School board Chairman Gus Guadagnino and Vice Chair Dianne Bonfield seemed to agree.
“The superintendent had the foresight to research the history of the half-cent sales tax and came to the conclusion that it’s best for the district to go it alone,” Bonfield said at Tuesday’s school board meeting. “I believe that (recommendation) took courage and a lot of study.”
Guadagnino said he didn’t “see the benefit” of the proposed penny tax. “Collaboration must take place, but not on the backs of the students,” he said.
In Brooksville, Mayor Kevin Hohn said he needs more time to research the issue before making up his mind.
“There are pros and cons to it, like with everything else,” Hohn said. “Whether you’re talking about red-light cameras or fluoride, there’s an upside and a downside.”
Morris Porton, chairman of the Greater Hernando County Chamber of Commerce’s Education Training Program, said he believes voters are more likely to pass the penny tax with local leaders working together.
In the past, Porton said, the school district’s half-cent sales tax has passed in years when the county also tried to realize a half-cent increase. That was mainly because the school district proposed specific projects that its tax would fund, he said.
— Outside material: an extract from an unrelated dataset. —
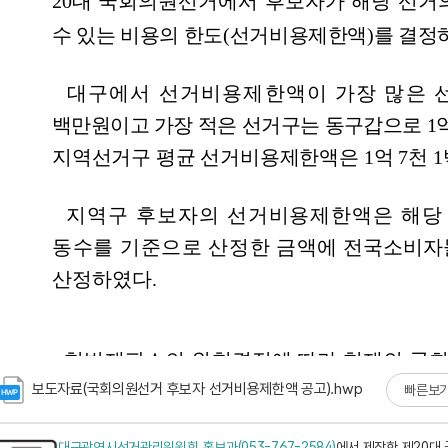
보도자료(국회의원선거 후보자 선거비용제한액 공고).hwp
빠른보
대구광역시선거관리위원회 홍보과(053-767-2584)
에서 제작한 제20대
“The county had not designated specific projects and people were skeptical,” Porton said. “This time, we learned to work hard on projects that will benefit (all three entities).
“It would be feasible to have an oversight committee put together so when (the penny) passes, a group of folks will make sure that they do the projects they say they’re going to do. A lot of those projects benefit the whole community.”
Cliff Manuel, a member of Hernando Progress, an organization that focuses on economic development, said many of the penny’s proposed projects have been needed for decades.
“There’s been a capacity deficit for improvements for the school system and the county,” Manuel said. “These projects are continuing to build and will eventually restrain our community from simply being able to get around. That will negatively affect our economy.
“Our objective is always jobs and economic development. In the end, the dividends will far outweigh any negativity.”
Reporter Michael D. Bates contributed to this story.